Assignment:
Put the lines of the entries, from the one holding "conquista da Taça" through the one holding "Entschleunigung in Estland" (both included), into a Markdown table with the columns Row and Line. Skip blank lines and leave the pictures out.

Given entries:
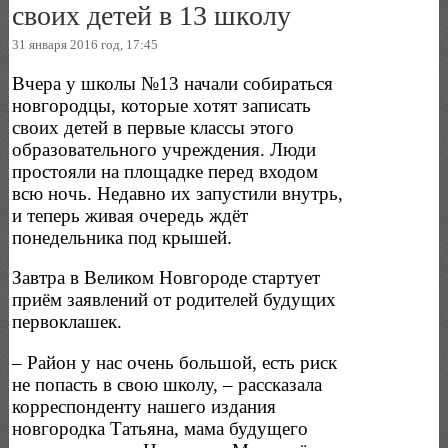
своих детей в 13 школу
31 января 2016 год, 17:45
Вчера у школы №13 начали собираться
новгородцы, которые хотят записать
своих детей в первые классы этого
образовательного учреждения. Люди
простояли на площадке перед входом
всю ночь. Недавно их запустили внутрь,
и теперь живая очередь ждёт
понедельника под крышей.
Завтра в Великом Новгороде стартует
приём заявлений от родителей будущих
первоклашек.
– Район у нас очень большой, есть риск
не попасть в свою школу, – рассказала
корреспонденту нашего издания
новгородка Татьяна, мама будущего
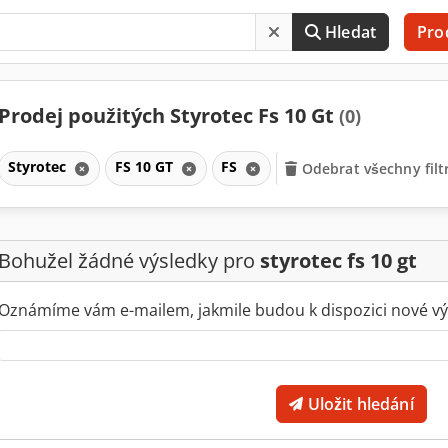
Hledat
Pro
Prodej použitých Styrotec Fs 10 Gt
(0)
Styrotec
FS 10 GT
FS
Odebrat všechny filt
Bohužel žádné výsledky pro
styrotec fs 10 gt
Oznámíme vám e-mailem, jakmile budou k dispozici nové vý
Uložit hledání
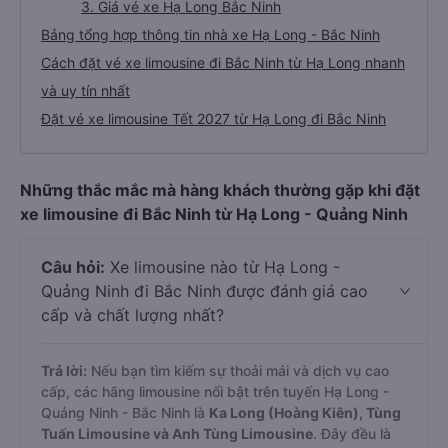
2. Về chất lượng, review, đánh giá nhà xe Hạ
Long Bắc Ninh limousine
3. Giá vé xe Hạ Long Bắc Ninh
Bảng tổng hợp thông tin nhà xe Hạ Long - Bắc Ninh
Cách đặt vé xe limousine đi Bắc Ninh từ Hạ Long nhanh
và uy tín nhất
Đặt vé xe limousine Tết 2027 từ Hạ Long đi Bắc Ninh
Những thắc mắc mà hàng khách thường gặp khi đặt
xe limousine đi Bắc Ninh từ Hạ Long - Quảng Ninh
Câu hỏi:
Xe limousine nào từ Hạ Long -
Quảng Ninh đi Bắc Ninh được đánh giá cao
cấp và chất lượng nhất?
Trả lời:
Nếu bạn tìm kiếm sự thoải mái và dịch vụ cao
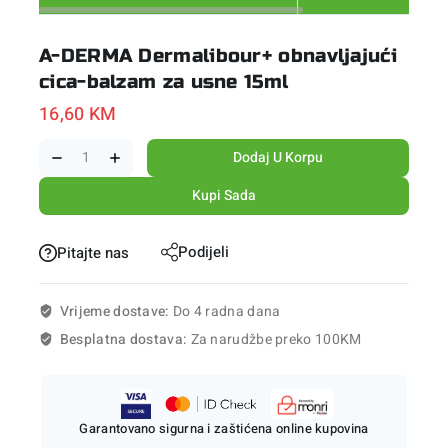
A-DERMA Dermalibour+ obnavljajući
cica-balzam za usne 15ml
16,60
KM
Dodaj U Korpu
Kupi Sada
Podijeli
Pitajte nas
Vrijeme dostave:
Do 4 radna dana
Besplatna dostava:
Za narudžbe preko 100KM
Garantovano sigurna i zaštićena online kupovina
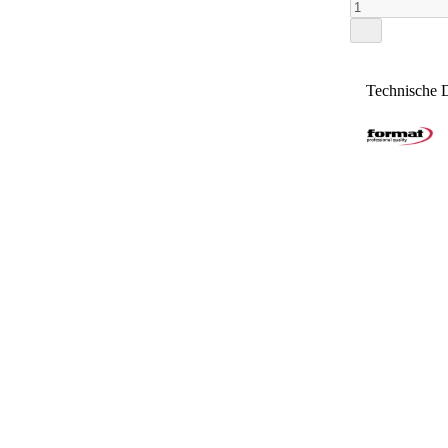
Technische 
Steigung
Ablesung
Messbereic
Spindel-Ø
Messtromm
Hersteller
Art. Nr.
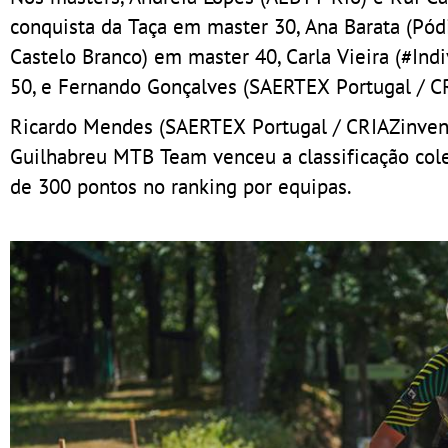
conquista da Taça em master 30, Ana Barata (Pó
Castelo Branco) em master 40, Carla Vieira (#Ind
50, e Fernando Gonçalves (SAERTEX Portugal / C
Ricardo Mendes (SAERTEX Portugal / CRIAZinvent)
Guilhabreu MTB Team venceu a classificação col
de 300 pontos no ranking por equipas.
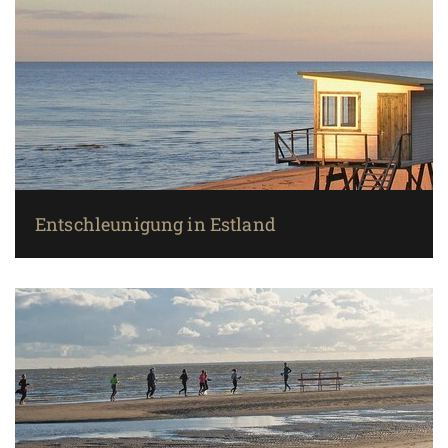
Entschleunigung in Estland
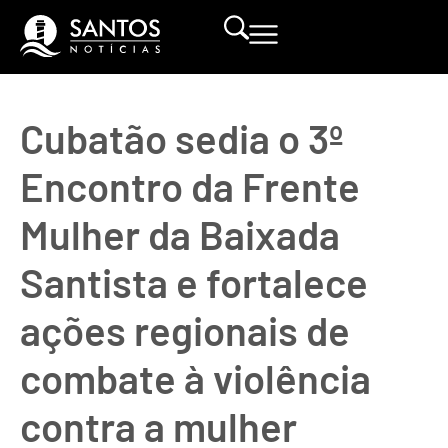
Cubatão sedia o 3º
Encontro da Frente
Mulher da Baixada
Santista e fortalece
ações regionais de
combate à violência
contra a mulher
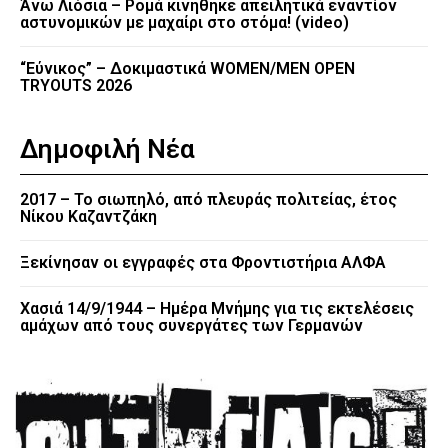
Άνω Λιόσια – Ρομά κινήθηκε απειλητικά εναντίον
αστυνομικών με μαχαίρι στο στόμα! (video)
“Εύνικος” – Δοκιμαστικά WOMEN/MEN OPEN
TRYOUTS 2026
Δημοφιλή Νέα
2017 – Το σιωπηλό, από πλευράς πολιτείας, έτος
Νίκου Καζαντζάκη
Ξεκίνησαν οι εγγραφές στα Φροντιστήρια ΑΛΦΑ
Χασιά 14/9/1944 – Ημέρα Μνήμης για τις εκτελέσεις
αμάχων από τους συνεργάτες των Γερμανών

Result for this exercise:
| Row | Line |
|---|---|
| 1 | conquista da Taça em master 30, Ana Barata (Pó |
| 2 | Castelo Branco) em master 40, Carla Vieira (#Ind |
| 3 | 50, e Fernando Gonçalves (SAERTEX Portugal / C |
| 4 | Ricardo Mendes (SAERTEX Portugal / CRIAZinvent) |
| 5 | Guilhabreu MTB Team venceu a classificação col |
| 6 | de 300 pontos no ranking por equipas. |
| 7 | Entschleunigung in Estland |